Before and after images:
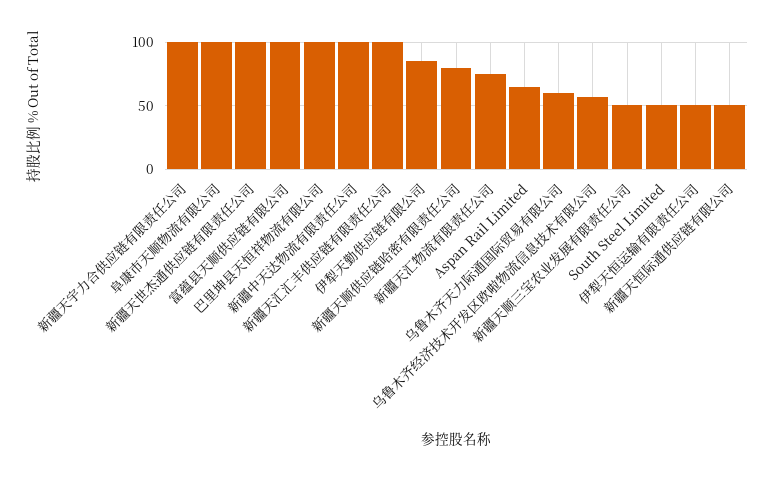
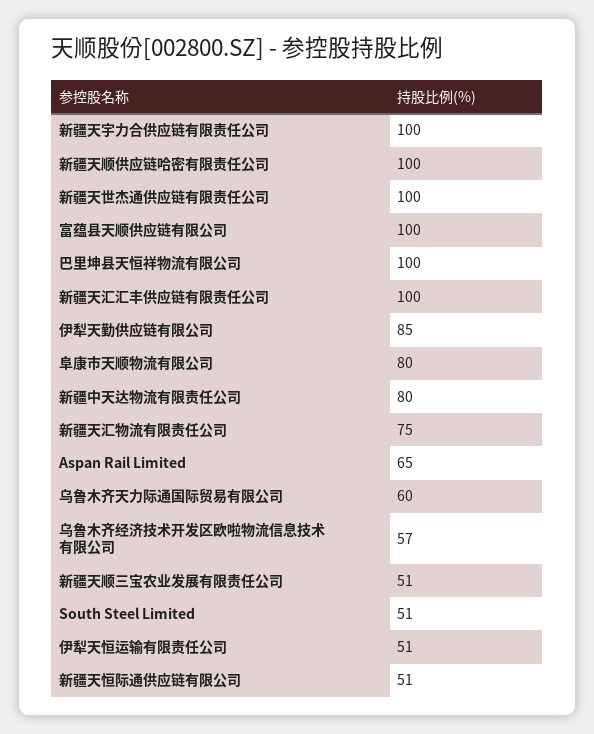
  {
    "新疆天宇力合供应链有限责任公司": 100,
-   "阜康市天顺物流有限公司": 100,
+   "阜康市天顺物流有限公司": 80,
    "新疆天世杰通供应链有限责任公司": 100,
    "富蕴县天顺供应链有限公司": 100,
    "巴里坤县天恒祥物流有限公司": 100,
-   "新疆中天达物流有限责任公司": 100,
+   "新疆中天达物流有限责任公司": 80,
    "新疆天汇汇丰供应链有限责任公司": 100,
    "伊犁天勤供应链有限公司": 85,
-   "新疆天顺供应链哈密有限责任公司": 80,
+   "新疆天顺供应链哈密有限责任公司": 100,
    "新疆天汇物流有限责任公司": 75,
    "Aspan Rail Limited": 65,
    "乌鲁木齐天力际通国际贸易有限公司": 60,
    "乌鲁木齐经济技术开发区欧啦物流信息技术有限公司": 57,
    "新疆天顺三宝农业发展有限责任公司": 51,
    "South Steel Limited": 51,
    "伊犁天恒运输有限责任公司": 51,
    "新疆天恒际通供应链有限公司": 51
  }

> _YOUR INSTRUCTIONS_:
Nothing but a number is expected here: the number of lines in the entries that include the word "新疆天顺供应链哈密有限责任公司".

> _ANSWER SECTION_:
2